Instructions for the task: Select, from the data, each line where "Food" occurs.

Given records:
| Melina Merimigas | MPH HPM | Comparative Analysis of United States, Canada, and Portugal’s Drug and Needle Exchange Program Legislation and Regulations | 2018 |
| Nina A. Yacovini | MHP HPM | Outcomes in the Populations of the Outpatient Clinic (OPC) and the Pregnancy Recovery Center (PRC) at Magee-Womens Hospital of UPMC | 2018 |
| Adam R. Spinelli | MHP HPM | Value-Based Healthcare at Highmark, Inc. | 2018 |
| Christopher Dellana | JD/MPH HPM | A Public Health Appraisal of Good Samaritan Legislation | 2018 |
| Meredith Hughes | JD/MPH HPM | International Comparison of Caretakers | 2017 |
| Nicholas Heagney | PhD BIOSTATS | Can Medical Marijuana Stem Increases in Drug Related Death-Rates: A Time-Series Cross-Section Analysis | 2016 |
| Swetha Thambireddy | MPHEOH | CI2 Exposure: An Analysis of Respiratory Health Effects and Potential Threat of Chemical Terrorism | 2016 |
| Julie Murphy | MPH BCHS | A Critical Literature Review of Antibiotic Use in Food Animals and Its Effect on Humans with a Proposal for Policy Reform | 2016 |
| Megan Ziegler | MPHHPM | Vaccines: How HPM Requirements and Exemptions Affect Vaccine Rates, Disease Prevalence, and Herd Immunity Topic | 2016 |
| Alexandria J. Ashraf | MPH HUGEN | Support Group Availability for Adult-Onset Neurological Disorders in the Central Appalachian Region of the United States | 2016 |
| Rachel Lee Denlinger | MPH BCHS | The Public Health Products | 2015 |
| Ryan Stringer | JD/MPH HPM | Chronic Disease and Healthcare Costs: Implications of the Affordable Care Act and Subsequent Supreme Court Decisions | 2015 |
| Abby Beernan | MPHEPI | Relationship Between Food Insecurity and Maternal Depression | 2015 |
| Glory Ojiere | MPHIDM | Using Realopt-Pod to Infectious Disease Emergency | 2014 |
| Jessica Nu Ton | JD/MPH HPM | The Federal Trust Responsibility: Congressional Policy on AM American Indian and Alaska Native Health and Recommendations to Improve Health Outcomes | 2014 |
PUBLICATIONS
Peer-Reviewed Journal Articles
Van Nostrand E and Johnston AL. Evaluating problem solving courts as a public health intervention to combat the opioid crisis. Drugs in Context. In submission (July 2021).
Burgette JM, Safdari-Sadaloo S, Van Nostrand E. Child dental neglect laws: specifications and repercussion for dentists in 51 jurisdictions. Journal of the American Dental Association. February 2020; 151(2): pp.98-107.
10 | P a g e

...

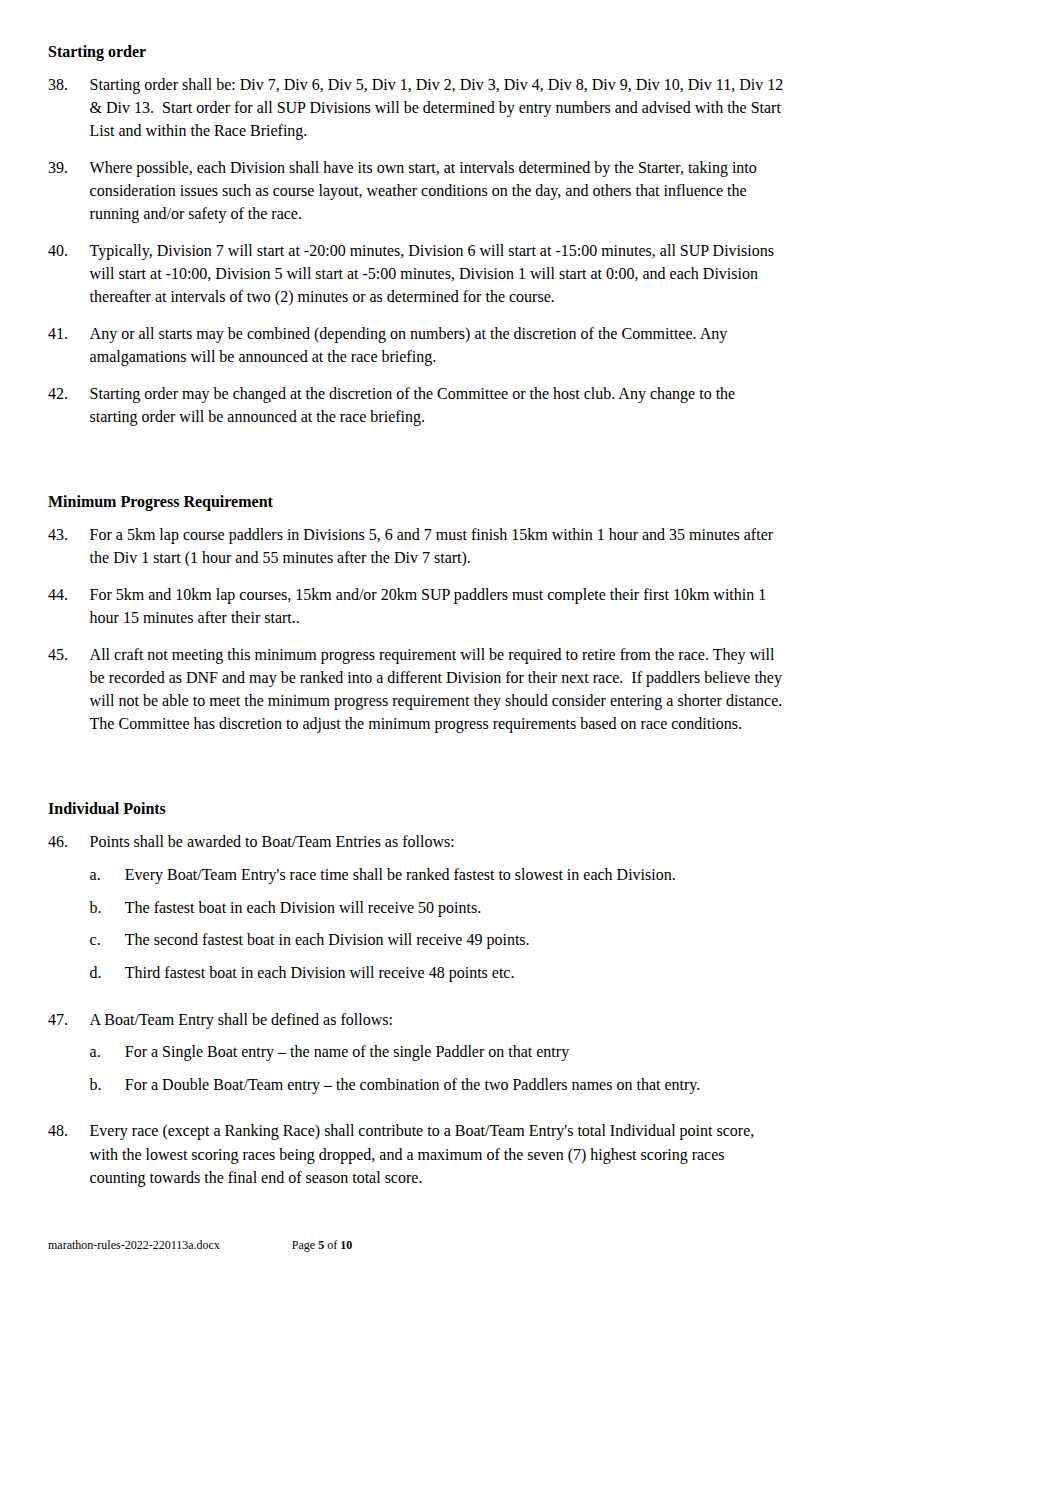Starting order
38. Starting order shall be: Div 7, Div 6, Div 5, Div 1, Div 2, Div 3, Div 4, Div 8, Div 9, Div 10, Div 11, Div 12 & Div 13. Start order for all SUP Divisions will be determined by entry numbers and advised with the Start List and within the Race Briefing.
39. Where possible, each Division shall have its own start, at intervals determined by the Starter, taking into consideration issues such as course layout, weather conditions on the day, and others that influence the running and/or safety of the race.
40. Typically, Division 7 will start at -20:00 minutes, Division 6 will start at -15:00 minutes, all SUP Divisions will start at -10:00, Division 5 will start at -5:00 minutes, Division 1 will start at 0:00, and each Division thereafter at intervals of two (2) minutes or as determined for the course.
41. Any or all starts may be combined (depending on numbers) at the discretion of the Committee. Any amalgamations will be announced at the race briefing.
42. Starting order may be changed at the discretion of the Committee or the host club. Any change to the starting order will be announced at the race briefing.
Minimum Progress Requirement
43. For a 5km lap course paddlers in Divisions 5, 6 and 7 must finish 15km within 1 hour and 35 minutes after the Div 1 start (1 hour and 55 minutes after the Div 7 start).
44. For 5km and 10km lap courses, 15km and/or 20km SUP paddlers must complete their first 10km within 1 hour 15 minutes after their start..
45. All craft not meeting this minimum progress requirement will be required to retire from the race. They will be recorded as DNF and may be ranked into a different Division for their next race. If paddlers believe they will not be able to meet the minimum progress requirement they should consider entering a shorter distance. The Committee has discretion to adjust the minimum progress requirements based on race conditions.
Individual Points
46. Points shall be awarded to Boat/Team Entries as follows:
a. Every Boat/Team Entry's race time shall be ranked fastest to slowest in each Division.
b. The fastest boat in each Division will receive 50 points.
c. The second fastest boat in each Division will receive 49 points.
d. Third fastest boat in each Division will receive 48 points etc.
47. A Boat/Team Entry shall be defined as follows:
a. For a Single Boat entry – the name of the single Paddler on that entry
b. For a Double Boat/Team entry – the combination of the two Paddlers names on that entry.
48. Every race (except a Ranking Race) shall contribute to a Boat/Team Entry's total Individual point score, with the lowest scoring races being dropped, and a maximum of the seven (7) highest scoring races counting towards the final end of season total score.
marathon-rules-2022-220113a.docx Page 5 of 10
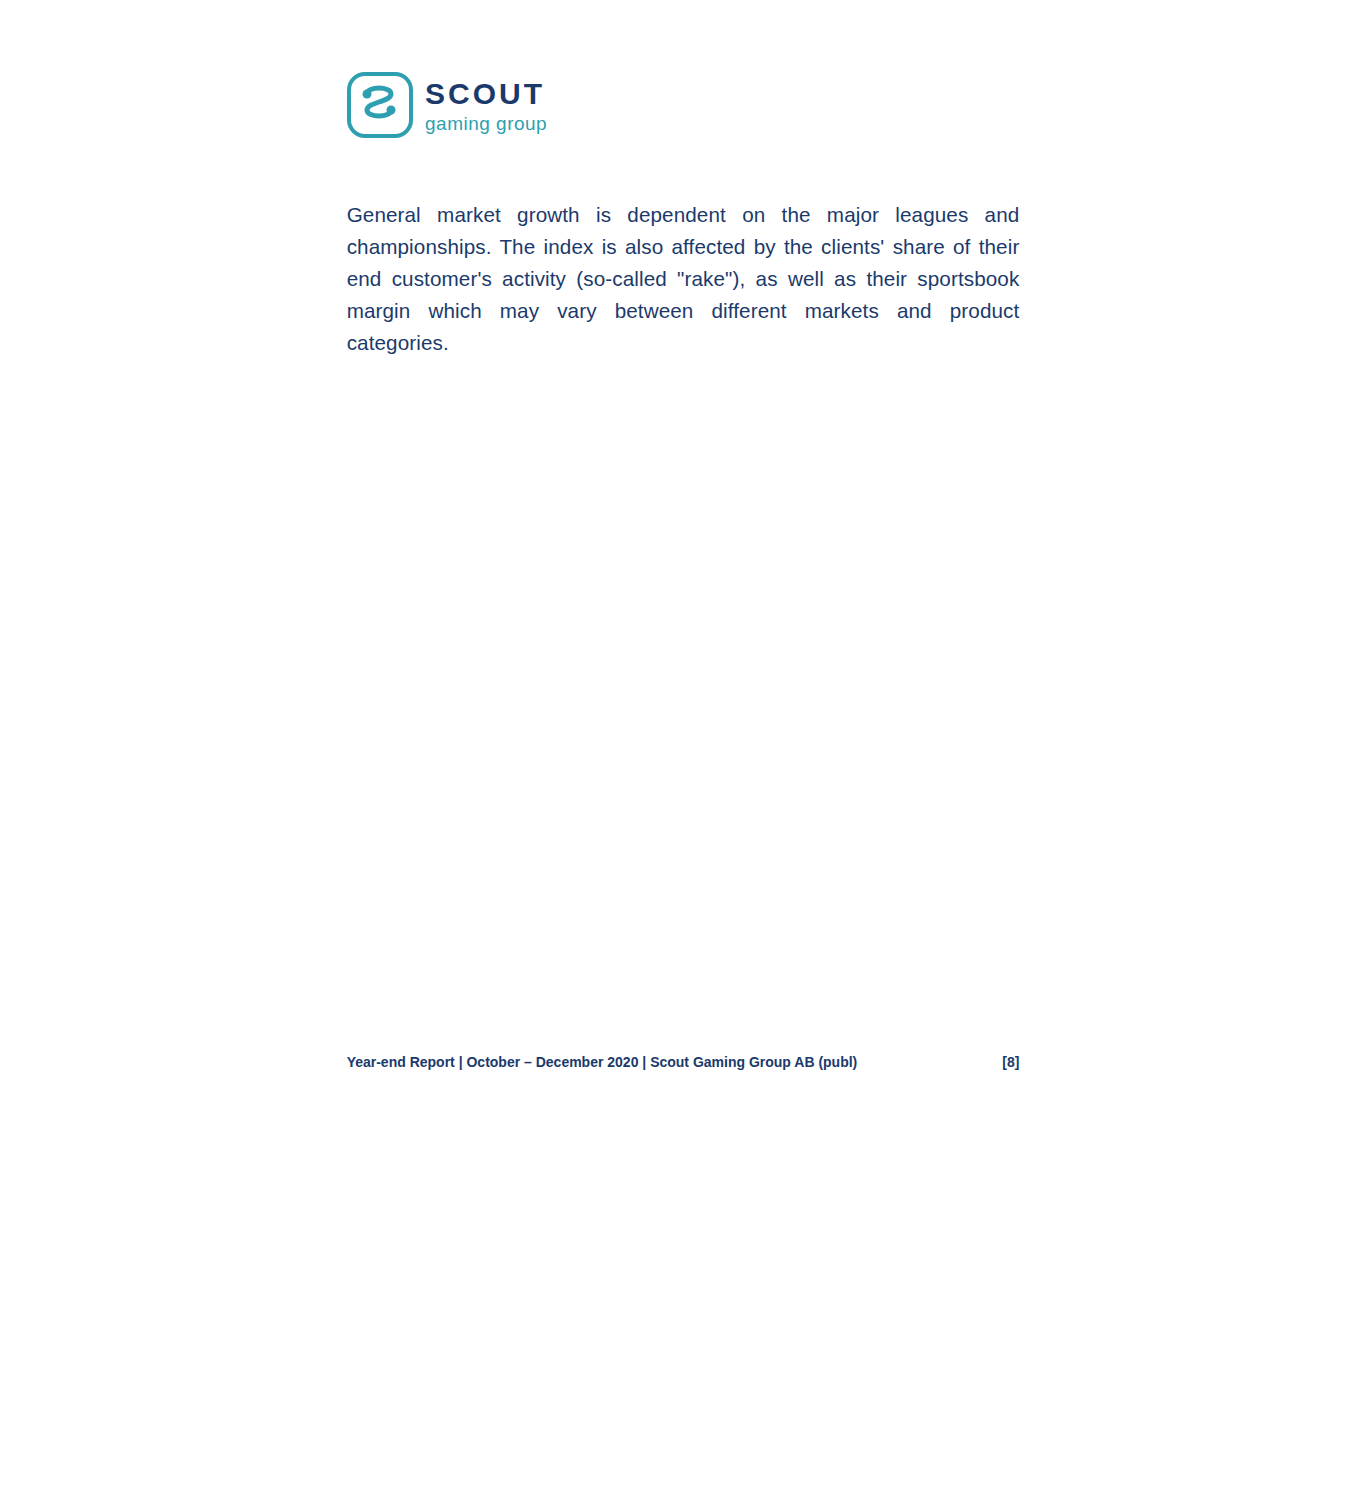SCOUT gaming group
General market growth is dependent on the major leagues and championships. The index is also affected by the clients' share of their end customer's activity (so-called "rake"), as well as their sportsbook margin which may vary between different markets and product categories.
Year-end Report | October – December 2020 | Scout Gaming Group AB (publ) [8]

==

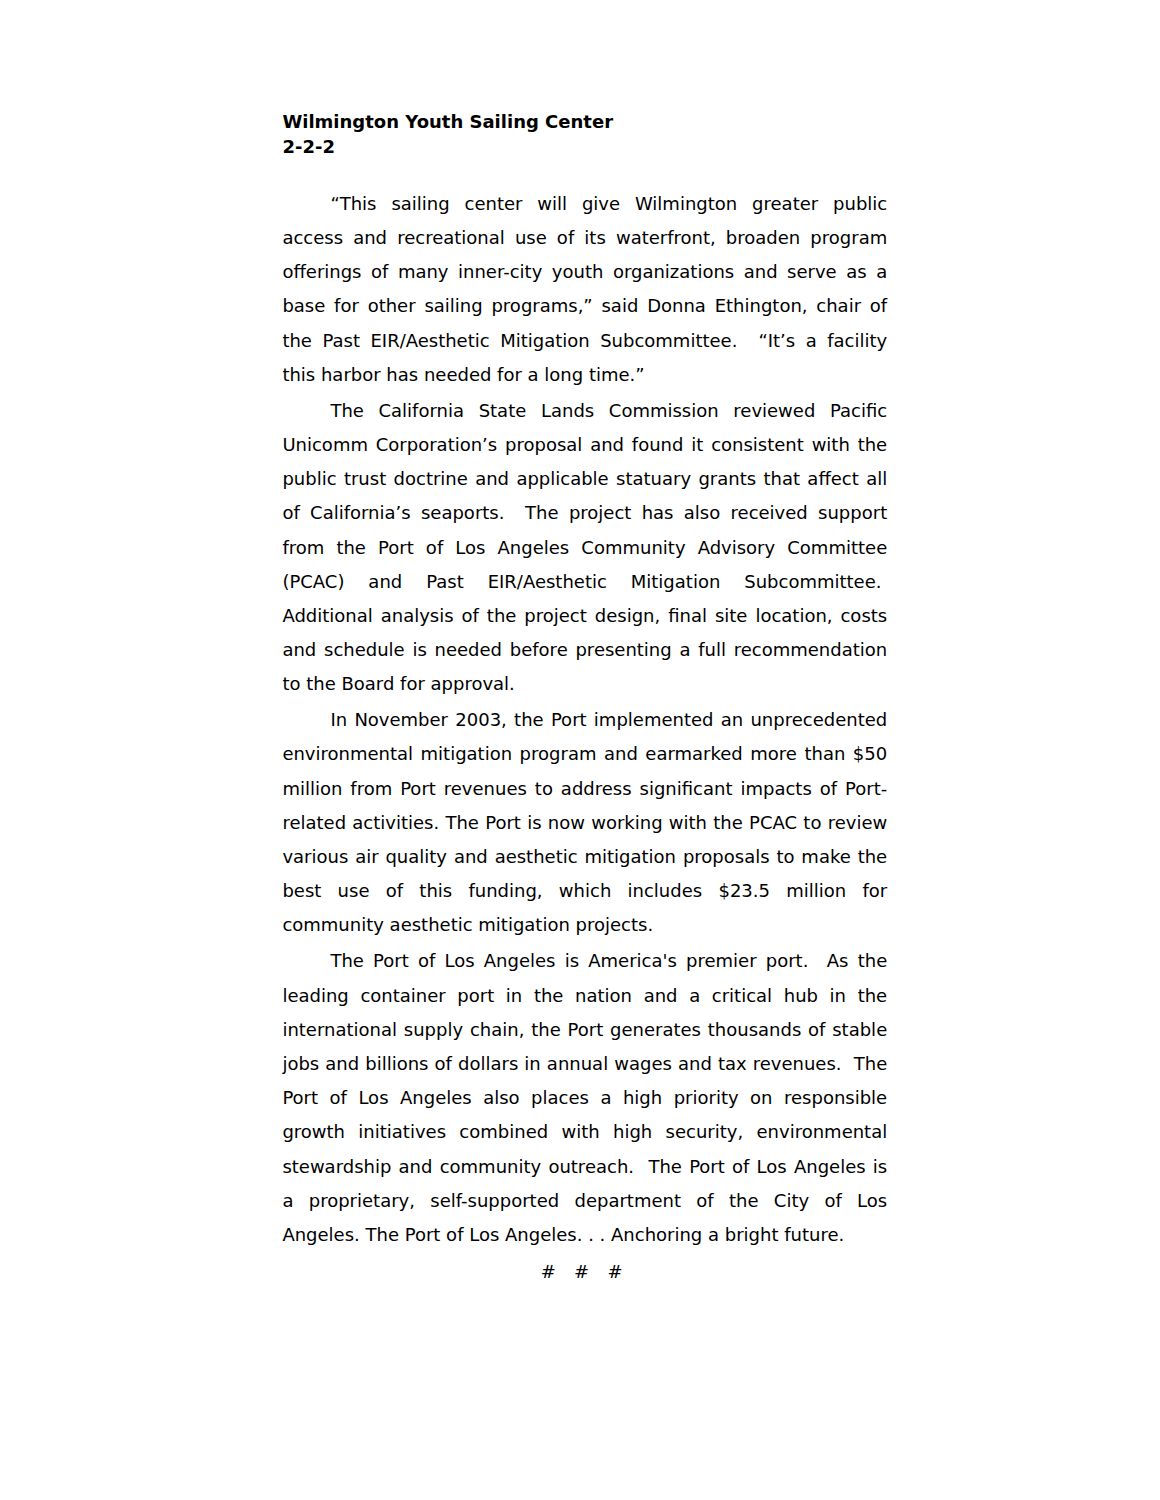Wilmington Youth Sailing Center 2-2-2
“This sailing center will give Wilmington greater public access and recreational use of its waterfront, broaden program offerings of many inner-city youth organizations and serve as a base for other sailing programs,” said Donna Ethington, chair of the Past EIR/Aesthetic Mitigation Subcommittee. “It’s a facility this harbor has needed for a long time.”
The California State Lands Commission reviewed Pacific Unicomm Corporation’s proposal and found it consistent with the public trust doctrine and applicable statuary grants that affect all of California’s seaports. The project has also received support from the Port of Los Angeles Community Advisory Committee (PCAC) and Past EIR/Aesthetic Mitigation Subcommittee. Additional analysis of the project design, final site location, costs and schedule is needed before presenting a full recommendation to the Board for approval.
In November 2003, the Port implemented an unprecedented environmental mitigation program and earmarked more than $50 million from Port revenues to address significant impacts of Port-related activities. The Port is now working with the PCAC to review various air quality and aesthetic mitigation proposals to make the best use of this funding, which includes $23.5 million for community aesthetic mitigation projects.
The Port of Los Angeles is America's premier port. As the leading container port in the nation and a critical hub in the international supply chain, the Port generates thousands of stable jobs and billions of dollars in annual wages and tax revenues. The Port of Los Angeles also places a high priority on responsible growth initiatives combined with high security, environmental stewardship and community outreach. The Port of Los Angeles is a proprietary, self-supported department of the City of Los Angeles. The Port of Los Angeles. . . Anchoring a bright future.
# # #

Expected output:
| Julie Murphy | MPH BCHS | A Critical Literature Review of Antibiotic Use in Food Animals and Its Effect on Humans with a Proposal for Policy Reform | 2016 |
| Abby Beernan | MPHEPI | Relationship Between Food Insecurity and Maternal Depression | 2015 |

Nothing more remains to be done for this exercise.